Quoi qu’il en soit, Butler croit faire œuvre nouvelle en précisant l’idée « du système, de l’économie ou de la constitution d’une nature ou d’une chose particulière ». C’est, dit-il, une unité ou un tout formé de parties différentes. Mais cette idée reste incomplète tant qu’elle n’enferme pas les relations et les rapports de chacune des parties entre elles. De plus, comme toute œuvre, naturelle ou artificielle, suppose un but, extérieur à elle, en vue duquel elle a été faite, l’idée d’un système implique celle d’une appropriation à cette fin ou à plusieurs.

On ne connaît pas une montre parce qu’on en a sous les yeux toutes les parties. Il ne suffit pas même que ces parties soient juxtaposées et unies entre elles d’une façon quelconque : il faut qu’on en ait découvert les rapports et qu’on ait déterminé comment chacune concourt au but commun, qui est de marquer l’heure. Alors seulement on a l’idée d’une montre.
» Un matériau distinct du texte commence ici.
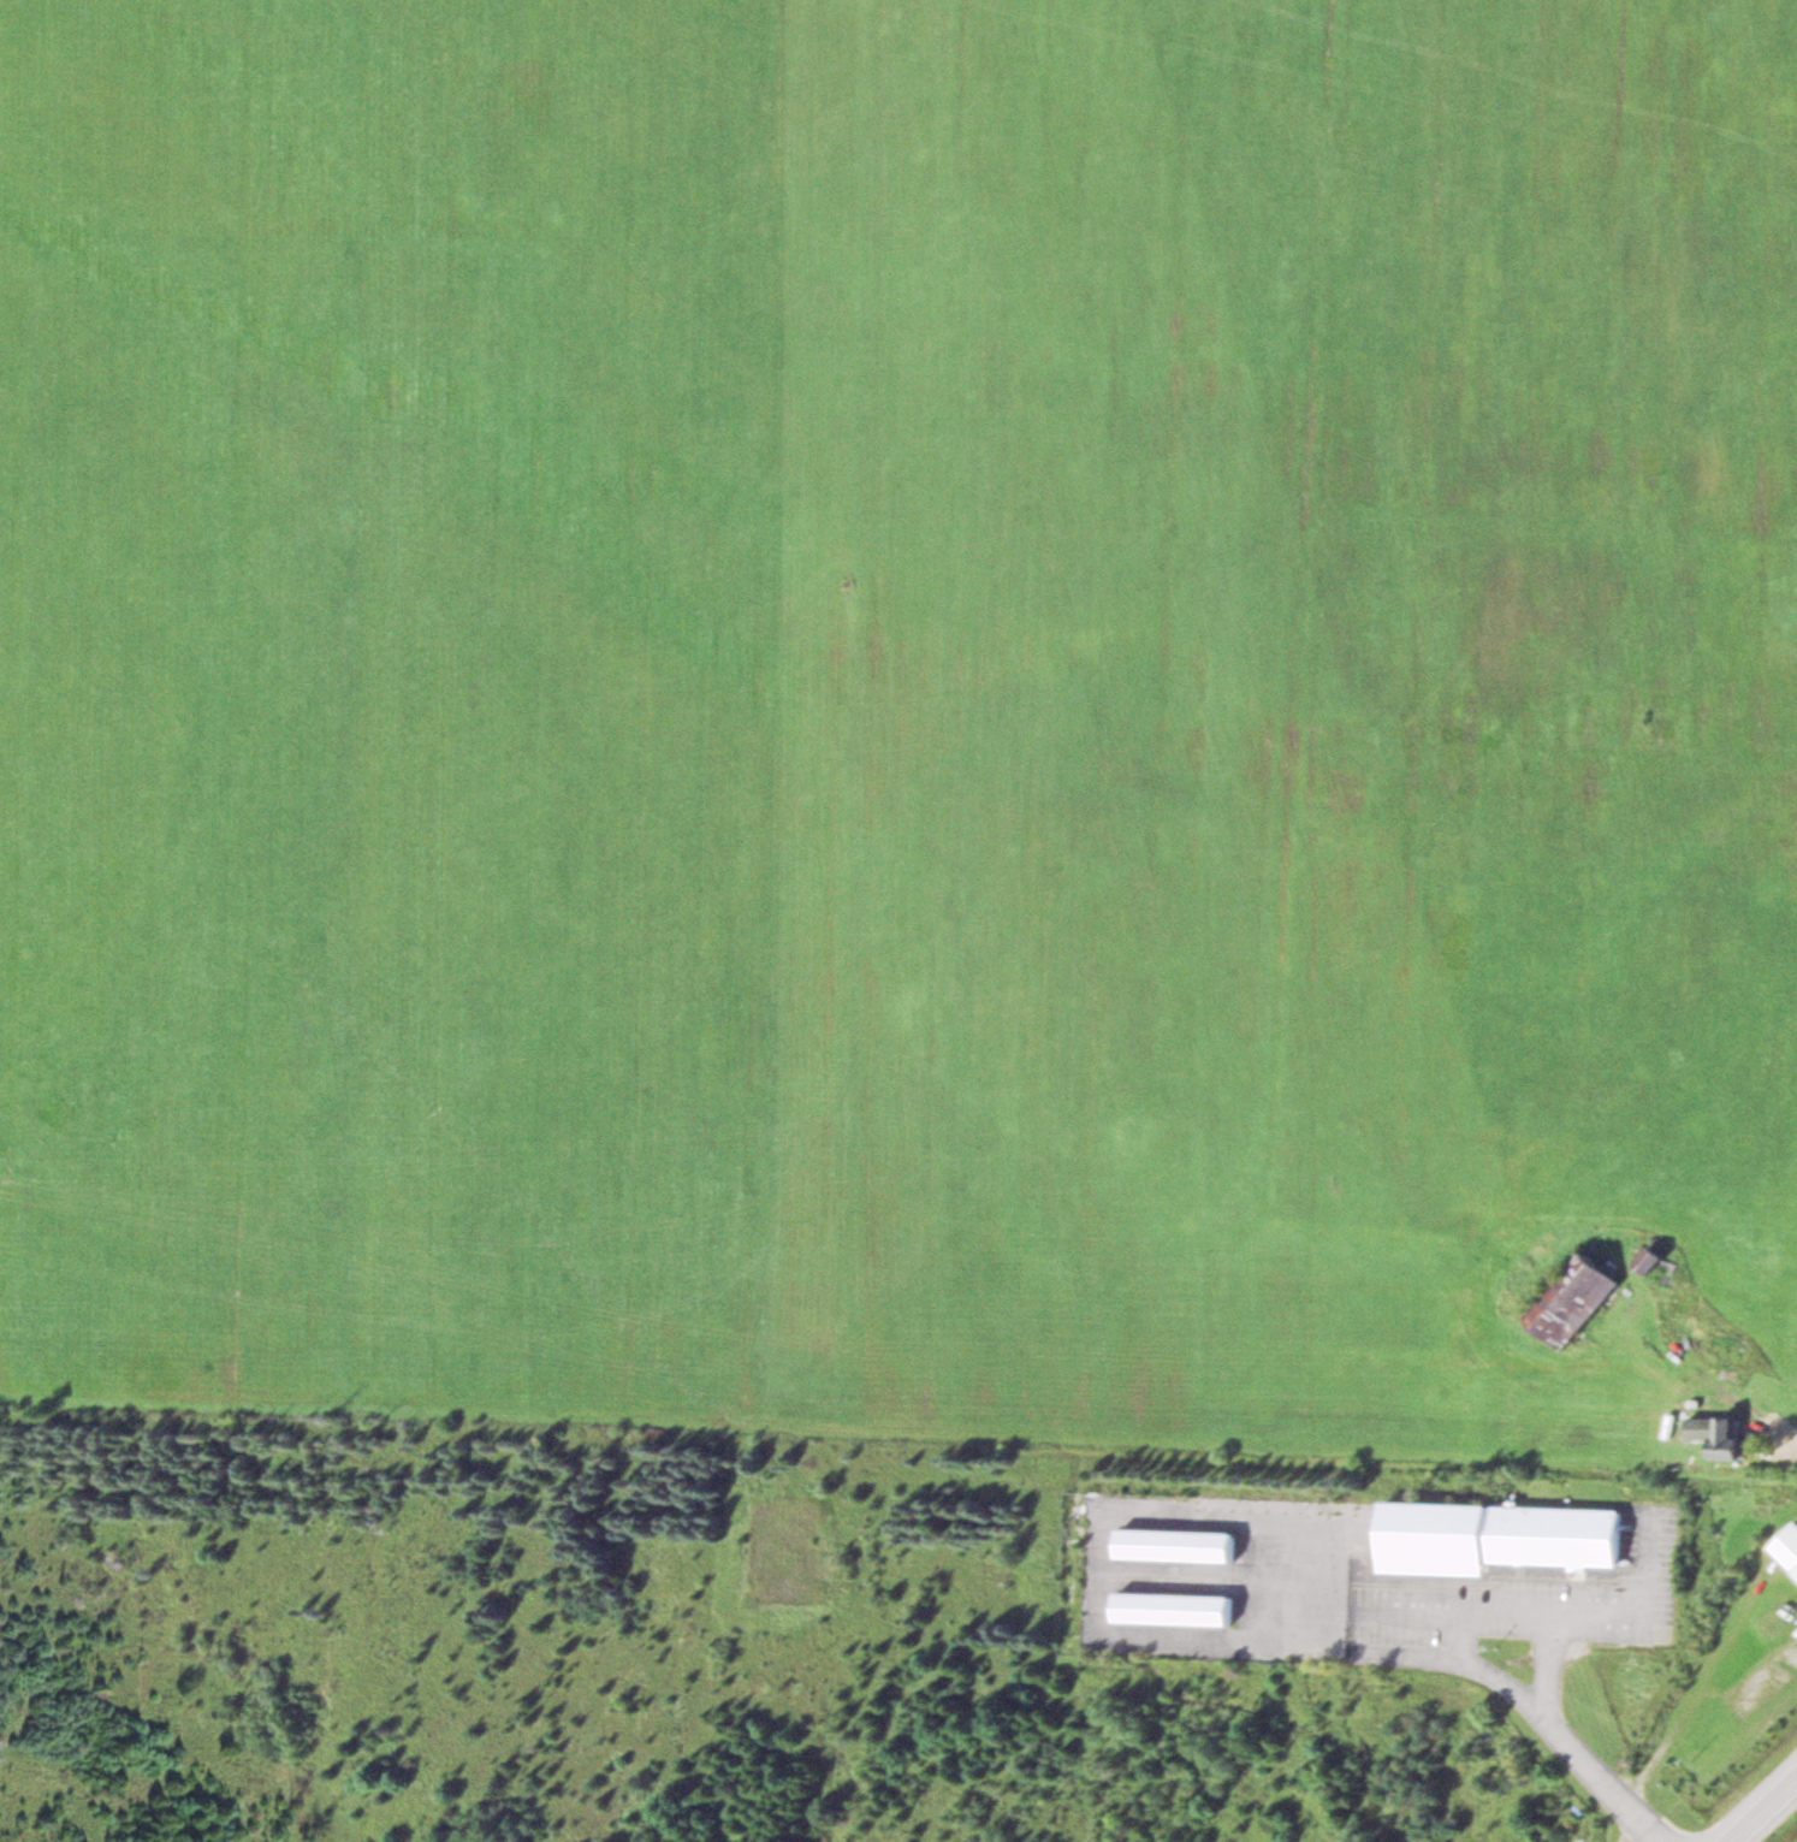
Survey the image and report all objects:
building: (1657, 1266)
building: (1576, 1301)
building: (1731, 1347)
building: (1702, 1427)
road: (1789, 1430)
building: (1733, 1442)
building: (1271, 1503)
building: (1499, 1537)
building: (1178, 1543)
building: (1788, 1546)
building: (1176, 1607)
road: (1770, 1816)

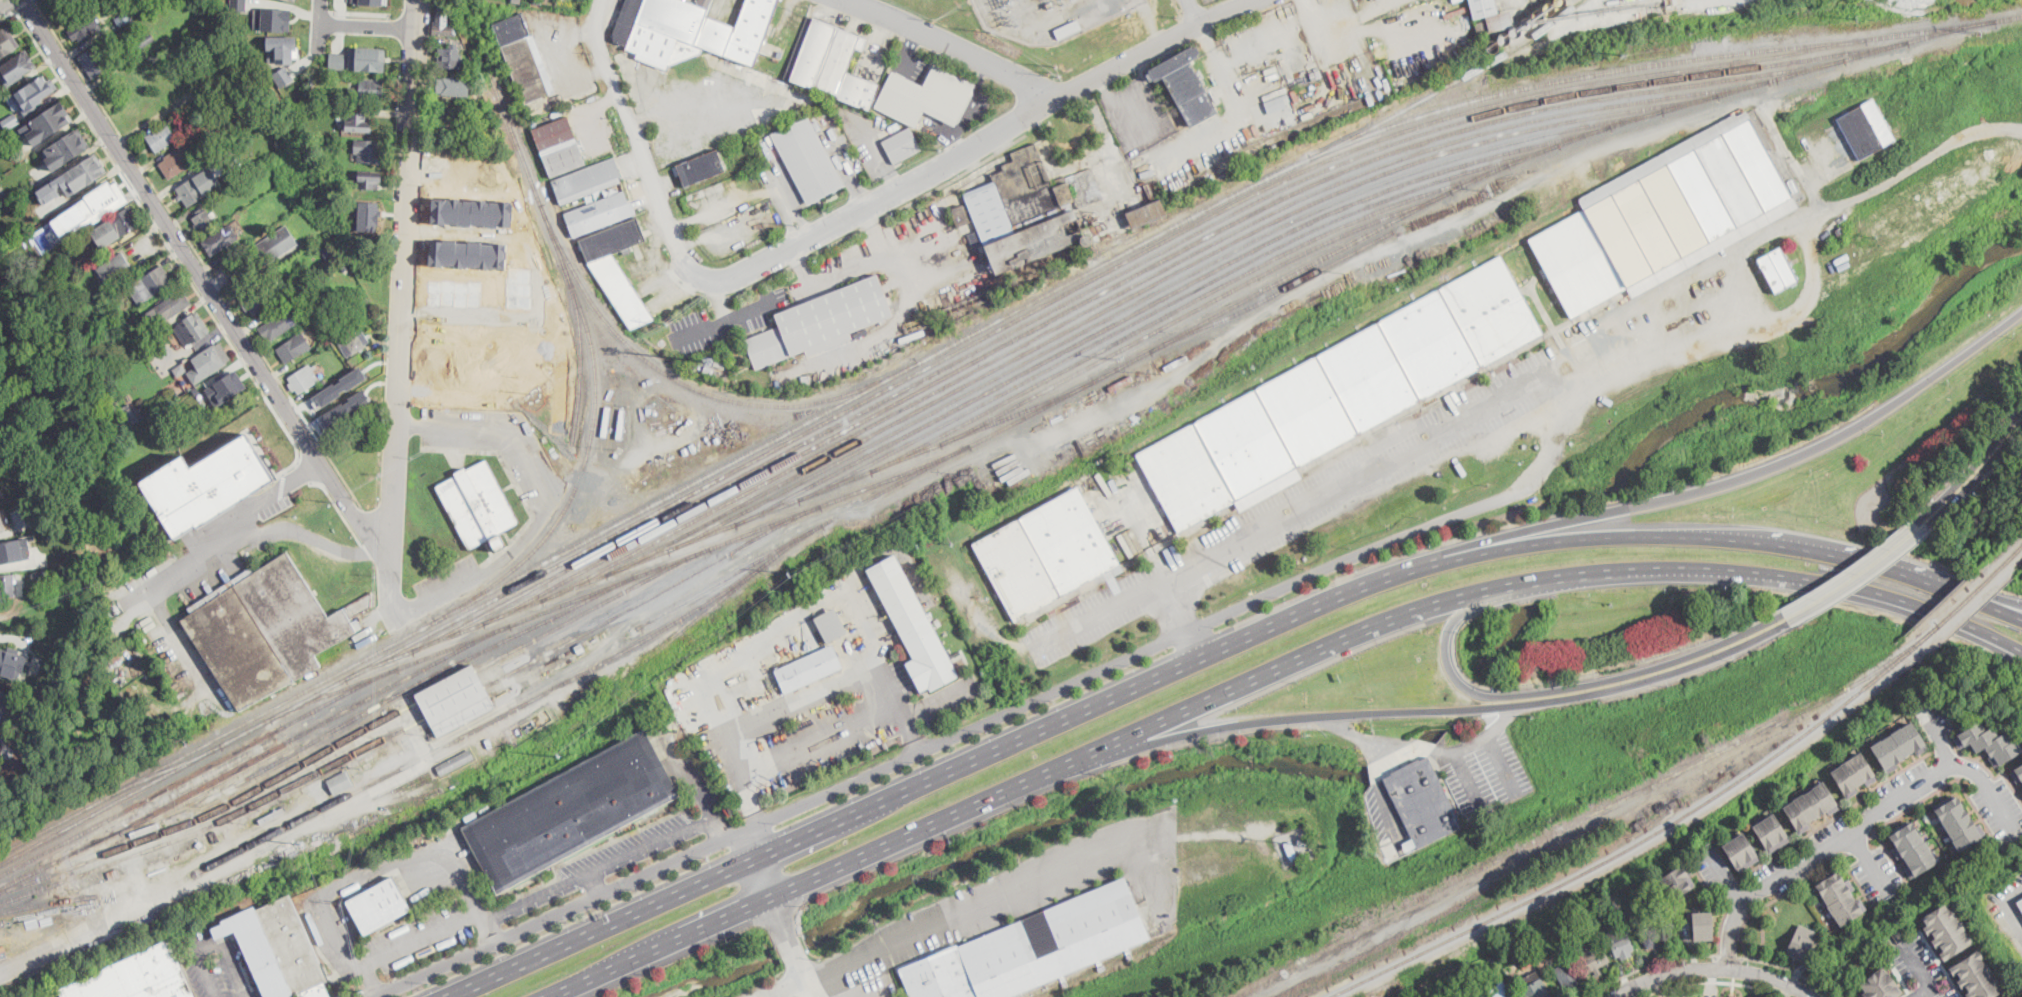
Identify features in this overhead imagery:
road: (34, 0)
building: (294, 0)
building: (91, 1)
building: (369, 1)
building: (517, 1)
building: (538, 1)
building: (703, 3)
road: (7, 4)
building: (238, 4)
road: (13, 5)
road: (25, 6)
building: (80, 9)
road: (1178, 9)
building: (1665, 10)
road: (1195, 11)
road: (360, 12)
building: (72, 13)
road: (8, 17)
building: (124, 18)
building: (272, 19)
building: (626, 20)
building: (1505, 20)
building: (443, 24)
road: (318, 25)
road: (368, 25)
building: (85, 27)
building: (1067, 29)
building: (750, 30)
building: (666, 31)
building: (714, 34)
building: (149, 39)
building: (6, 44)
building: (282, 48)
road: (907, 49)
building: (813, 52)
building: (450, 56)
building: (178, 57)
building: (367, 58)
building: (98, 59)
building: (524, 59)
building: (338, 60)
building: (838, 60)
building: (16, 66)
building: (283, 75)
building: (334, 77)
building: (312, 79)
railway: (1456, 83)
building: (247, 85)
building: (1185, 85)
building: (451, 87)
building: (368, 89)
building: (858, 90)
building: (35, 92)
building: (925, 95)
road: (1050, 96)
building: (273, 101)
building: (310, 106)
road: (1113, 107)
road: (1237, 109)
building: (211, 114)
building: (260, 115)
building: (450, 117)
building: (281, 119)
building: (233, 121)
building: (10, 122)
building: (46, 122)
building: (357, 122)
building: (1866, 129)
road: (629, 131)
building: (1682, 133)
building: (161, 138)
building: (213, 143)
building: (902, 145)
building: (559, 147)
building: (66, 148)
building: (368, 150)
road: (879, 151)
building: (16, 155)
building: (807, 159)
building: (174, 164)
building: (704, 166)
building: (1599, 171)
building: (73, 178)
building: (368, 179)
building: (586, 182)
building: (198, 185)
road: (138, 199)
road: (870, 201)
road: (786, 205)
road: (722, 207)
building: (90, 208)
building: (1028, 210)
building: (1147, 213)
building: (598, 214)
building: (368, 215)
building: (960, 215)
building: (1665, 216)
building: (203, 220)
building: (115, 226)
building: (1839, 231)
road: (847, 234)
building: (220, 240)
building: (276, 245)
building: (330, 251)
road: (1746, 254)
road: (199, 255)
road: (896, 260)
building: (77, 264)
building: (617, 268)
building: (115, 269)
building: (1778, 270)
railway: (1125, 272)
road: (830, 277)
railway: (1127, 280)
road: (206, 282)
railway: (1298, 282)
building: (150, 285)
railway: (1272, 288)
building: (286, 289)
railway: (1137, 294)
railway: (1116, 296)
road: (718, 297)
railway: (1150, 297)
building: (345, 300)
building: (368, 300)
building: (257, 301)
railway: (1158, 302)
road: (402, 306)
railway: (1166, 308)
building: (166, 310)
railway: (1178, 310)
railway: (1186, 316)
road: (723, 319)
building: (821, 322)
building: (277, 324)
building: (190, 329)
railway: (975, 335)
building: (353, 343)
building: (150, 346)
building: (293, 346)
railway: (581, 351)
building: (83, 357)
building: (355, 358)
railway: (595, 359)
building: (210, 360)
building: (1176, 362)
building: (719, 364)
building: (180, 370)
building: (708, 370)
building: (94, 379)
building: (303, 379)
building: (805, 379)
building: (1121, 382)
building: (776, 383)
railway: (901, 383)
building: (229, 385)
railway: (690, 385)
building: (339, 386)
building: (201, 387)
building: (113, 388)
building: (1340, 394)
building: (105, 400)
building: (343, 407)
building: (131, 415)
building: (368, 416)
building: (606, 421)
building: (620, 424)
building: (342, 441)
parking lot: (498, 446)
building: (615, 455)
road: (1972, 469)
road: (1982, 472)
road: (1732, 482)
building: (207, 484)
parking lot: (1304, 501)
road: (547, 503)
building: (478, 505)
road: (1299, 507)
road: (1445, 519)
building: (2, 525)
road: (211, 530)
railway: (717, 532)
building: (14, 550)
building: (1046, 554)
railway: (2011, 555)
railway: (715, 562)
road: (1868, 574)
building: (41, 575)
road: (1849, 576)
railway: (728, 579)
parking lot: (450, 581)
railway: (646, 581)
building: (7, 585)
road: (1369, 589)
road: (1962, 590)
railway: (1954, 610)
road: (1181, 622)
building: (830, 624)
building: (913, 626)
building: (266, 629)
road: (1353, 639)
railway: (1916, 643)
road: (1998, 643)
railway: (455, 647)
building: (580, 648)
road: (1998, 648)
building: (3, 658)
railway: (457, 666)
building: (808, 670)
railway: (447, 688)
road: (133, 689)
road: (1551, 691)
road: (808, 694)
parking lot: (949, 696)
road: (938, 698)
building: (455, 700)
building: (4, 701)
railway: (453, 706)
building: (55, 708)
road: (1440, 710)
railway: (482, 727)
building: (38, 731)
building: (0, 735)
road: (1360, 737)
road: (1938, 738)
road: (1475, 740)
building: (1989, 741)
building: (407, 743)
building: (488, 744)
building: (1899, 745)
road: (1410, 752)
building: (455, 762)
road: (1501, 763)
railway: (250, 764)
parking lot: (1484, 772)
building: (2017, 772)
road: (67, 773)
railway: (164, 773)
railway: (197, 773)
building: (1853, 773)
road: (1469, 776)
building: (340, 783)
road: (1384, 794)
building: (1423, 802)
road: (1912, 804)
building: (1810, 805)
building: (571, 812)
road: (1978, 812)
road: (1837, 814)
railway: (213, 816)
parking lot: (1387, 820)
building: (1958, 821)
railway: (1572, 823)
railway: (214, 827)
road: (1857, 827)
road: (718, 828)
building: (145, 830)
building: (1771, 831)
road: (733, 836)
building: (214, 837)
road: (1859, 844)
building: (198, 845)
road: (749, 847)
railway: (1633, 847)
building: (1913, 848)
building: (1290, 851)
building: (1741, 851)
road: (630, 852)
road: (1889, 852)
parking lot: (606, 860)
road: (1869, 862)
road: (375, 866)
building: (114, 874)
road: (1722, 878)
building: (1677, 880)
road: (764, 881)
road: (1728, 882)
road: (596, 883)
road: (1777, 894)
building: (1840, 896)
parking lot: (1018, 899)
road: (2010, 901)
building: (2019, 901)
building: (379, 905)
railway: (49, 906)
road: (966, 907)
parking lot: (2008, 907)
road: (1722, 917)
road: (551, 918)
building: (1702, 925)
building: (1646, 928)
building: (1946, 929)
road: (606, 930)
railway: (1292, 931)
road: (421, 935)
parking lot: (419, 936)
building: (1801, 941)
building: (1621, 943)
road: (214, 944)
building: (1033, 947)
road: (662, 948)
building: (275, 949)
road: (1726, 956)
building: (1593, 958)
road: (801, 961)
building: (1526, 961)
building: (1543, 966)
road: (1649, 966)
parking lot: (1919, 966)
parking lot: (217, 967)
road: (1713, 969)
road: (1790, 969)
road: (1921, 970)
road: (1897, 973)
building: (1566, 975)
building: (1976, 975)
building: (134, 976)
building: (1452, 977)
road: (1712, 980)
building: (1880, 984)
road: (812, 985)
building: (1535, 986)
railway: (1043, 989)
road: (1922, 991)
building: (1486, 994)
road: (1910, 994)
building: (1732, 995)
parking lot: (54, 996)
building: (1510, 996)

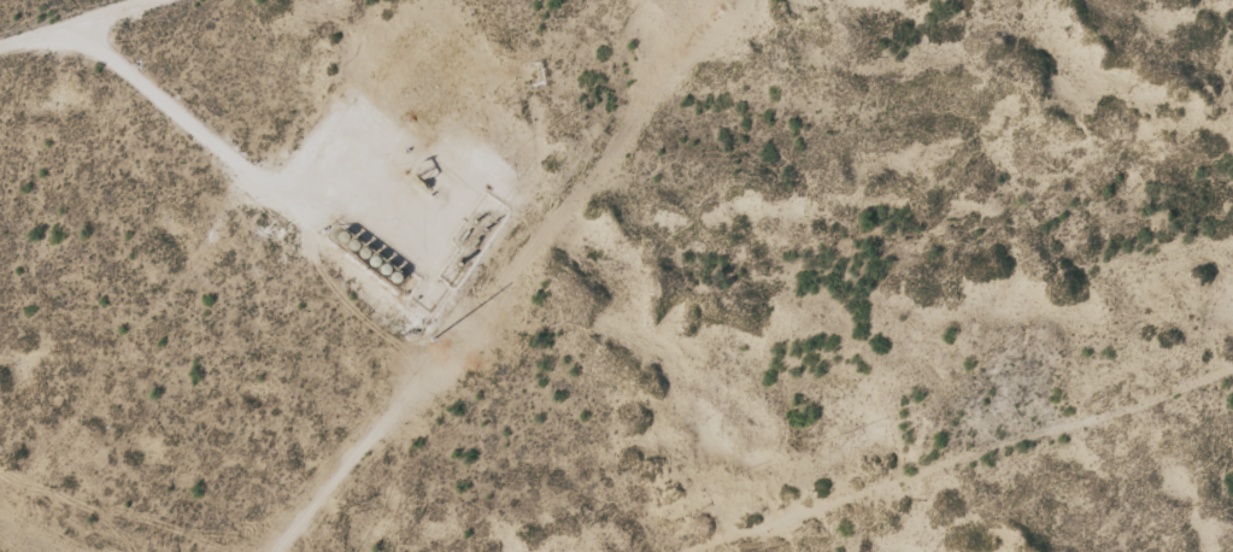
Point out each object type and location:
road: (91, 33)
power tower: (454, 341)
road: (941, 469)

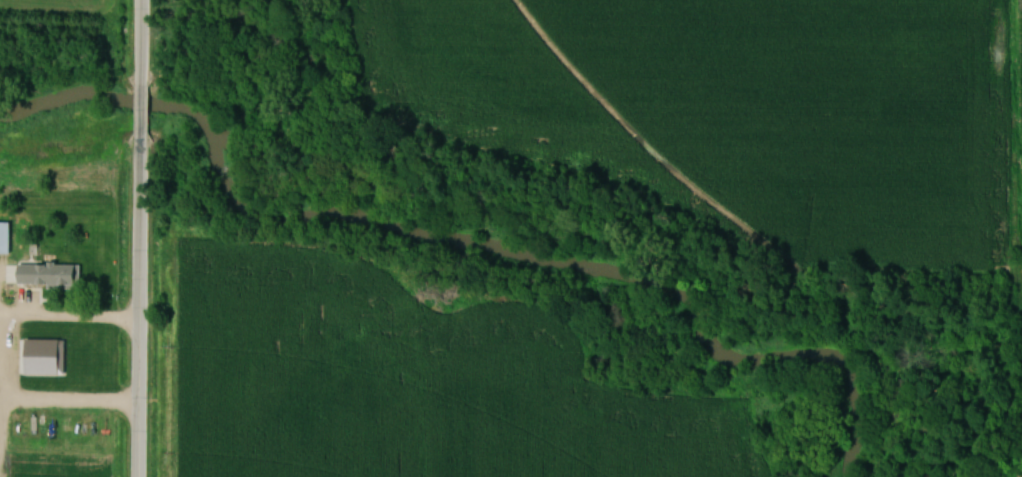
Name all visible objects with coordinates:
crop: (47, 5)
road: (142, 43)
crop: (503, 93)
road: (143, 110)
crop: (822, 113)
building: (6, 237)
building: (53, 277)
road: (140, 305)
road: (65, 320)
De même pour la constitution intérieure de l’homme. « Les appétits, les passions, les affections et le principe de réflexion, considérés simplement comme parties distinctes de notre nature morale, ne donnent en aucune manière l’idée du système de cette nature. Elle suppose en effet la connaissance des relations qui existent entre chacun de ces éléments, et, de toutes ces relations, la plus importante, c’est l’autorité de la réflexion ou conscience. » Elle suppose de plus la connaissance du but en vue duquel est manifestement faite cette constitution morale de l’homme : ce but, disons-le tout de suite, c’est la vertu.

Diversité des éléments intégrants de la constitution humaine ; suprématie de la conscience ; l’obligation de la vertu, comme conséquence nécessaire d’une nature ainsi constituée à ces trois points se ramène ce qu’il y a d’essentiel dans la morale de Butler.